Recorded data
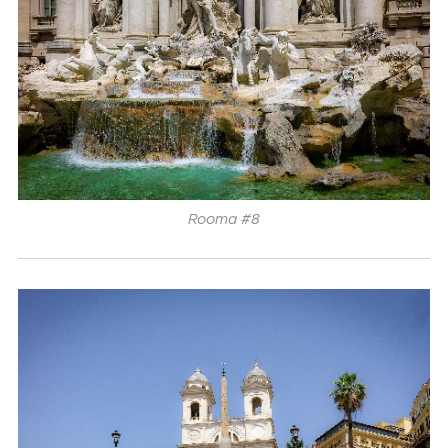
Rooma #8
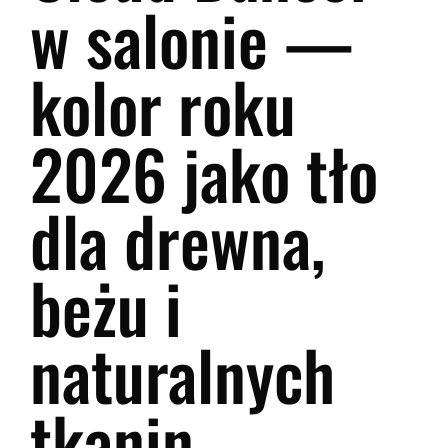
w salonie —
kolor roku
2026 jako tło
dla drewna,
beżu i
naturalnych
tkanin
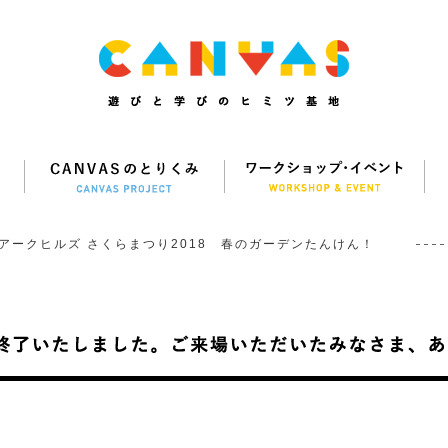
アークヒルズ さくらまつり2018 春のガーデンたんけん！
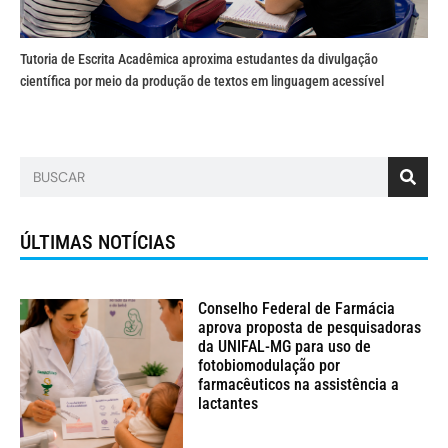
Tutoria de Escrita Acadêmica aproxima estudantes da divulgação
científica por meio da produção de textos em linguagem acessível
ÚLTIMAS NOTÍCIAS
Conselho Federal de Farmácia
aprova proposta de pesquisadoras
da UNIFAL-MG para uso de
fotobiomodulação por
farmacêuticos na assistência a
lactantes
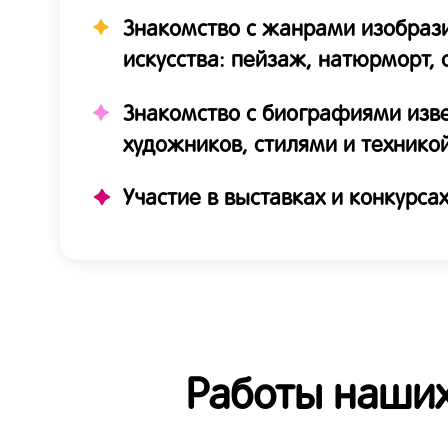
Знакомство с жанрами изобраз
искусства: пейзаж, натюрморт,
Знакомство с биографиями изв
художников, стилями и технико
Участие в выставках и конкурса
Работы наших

--

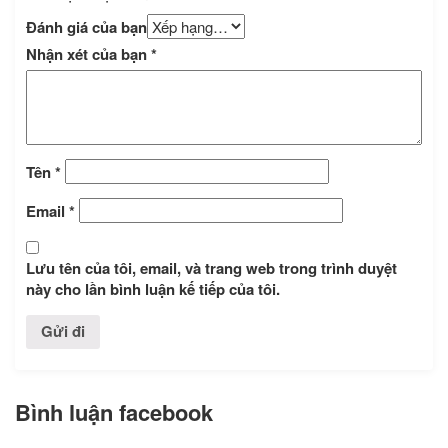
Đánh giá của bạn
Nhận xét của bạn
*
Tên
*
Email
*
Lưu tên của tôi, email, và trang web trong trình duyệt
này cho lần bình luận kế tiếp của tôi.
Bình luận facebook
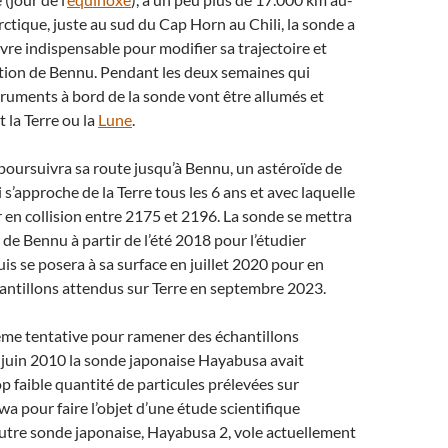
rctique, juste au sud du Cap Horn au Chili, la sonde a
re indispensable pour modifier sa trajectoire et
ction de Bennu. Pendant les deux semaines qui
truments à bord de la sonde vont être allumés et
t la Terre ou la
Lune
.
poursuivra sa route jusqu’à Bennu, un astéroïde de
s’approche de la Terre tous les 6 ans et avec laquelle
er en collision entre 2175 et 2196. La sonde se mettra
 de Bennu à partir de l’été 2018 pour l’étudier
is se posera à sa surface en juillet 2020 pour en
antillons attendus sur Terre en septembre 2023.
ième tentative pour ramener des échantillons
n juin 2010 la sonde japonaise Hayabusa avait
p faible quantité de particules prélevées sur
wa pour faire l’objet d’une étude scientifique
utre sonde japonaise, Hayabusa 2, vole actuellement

TASK PROMPT.
Within the entries, determine the count of lines containing the string "sonde" and output it alone.

ANSWER SECTION.
5